Lines holding the string "protein" in the listing below are to be copied.

------ Source data ------

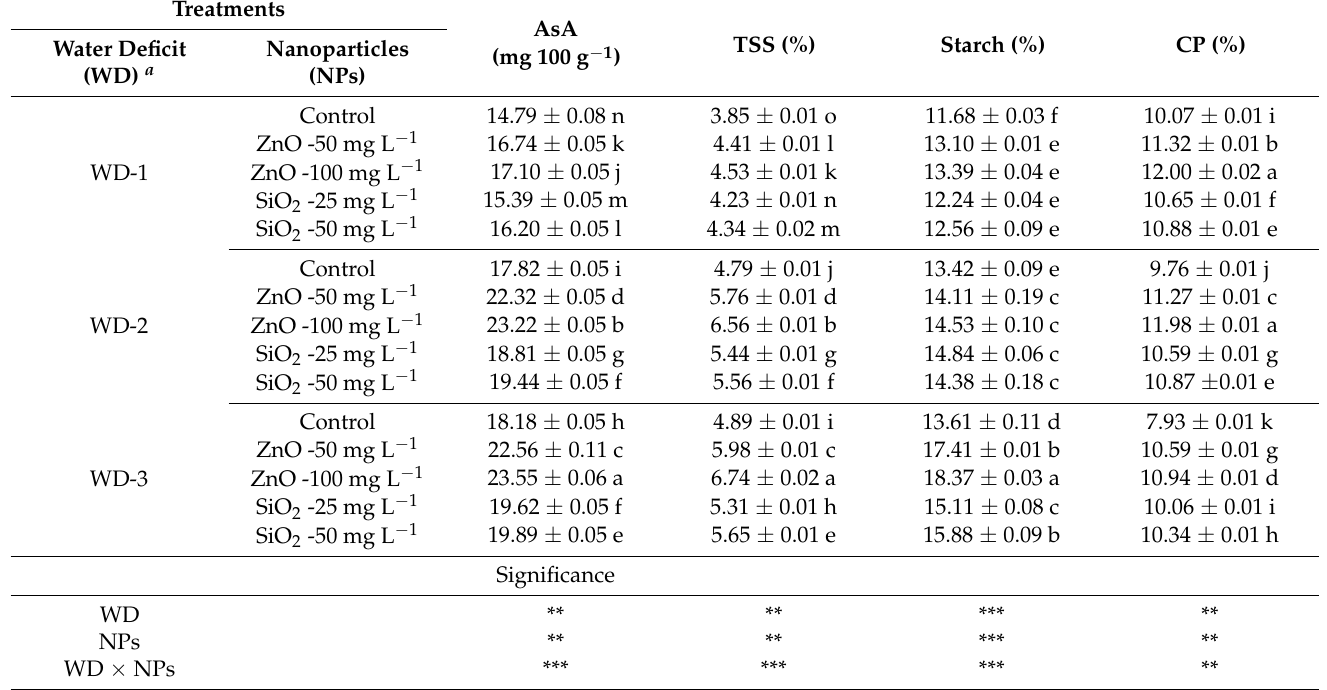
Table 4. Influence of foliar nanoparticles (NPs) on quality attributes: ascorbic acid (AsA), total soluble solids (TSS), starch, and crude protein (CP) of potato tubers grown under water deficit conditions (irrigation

------
------ Source data ------

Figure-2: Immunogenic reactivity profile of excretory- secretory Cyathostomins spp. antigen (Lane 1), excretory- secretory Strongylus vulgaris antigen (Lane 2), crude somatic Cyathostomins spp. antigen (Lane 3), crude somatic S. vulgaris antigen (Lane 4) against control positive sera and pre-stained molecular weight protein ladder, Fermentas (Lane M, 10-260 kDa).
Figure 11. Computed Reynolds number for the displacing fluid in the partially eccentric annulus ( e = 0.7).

------
------ Source data ------

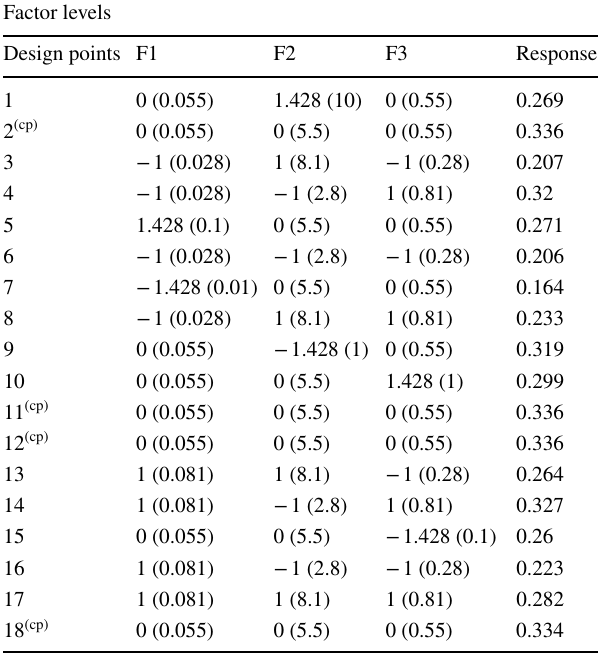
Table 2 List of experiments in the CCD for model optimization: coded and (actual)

------

- _Solution_
Table 4. Influence of foliar nanoparticles (NPs) on quality attributes: ascorbic acid (AsA), total soluble solids (TSS), starch, and crude protein (CP) of potato tubers grown under water deficit conditions (irrigation
Figure-2: Immunogenic reactivity profile of excretory- secretory Cyathostomins spp. antigen (Lane 1), excretory- secretory Strongylus vulgaris antigen (Lane 2), crude somatic Cyathostomins spp. antigen (Lane 3), crude somatic S. vulgaris antigen (Lane 4) against control positive sera and pre-stained molecular weight protein ladder, Fermentas (Lane M, 10-260 kDa).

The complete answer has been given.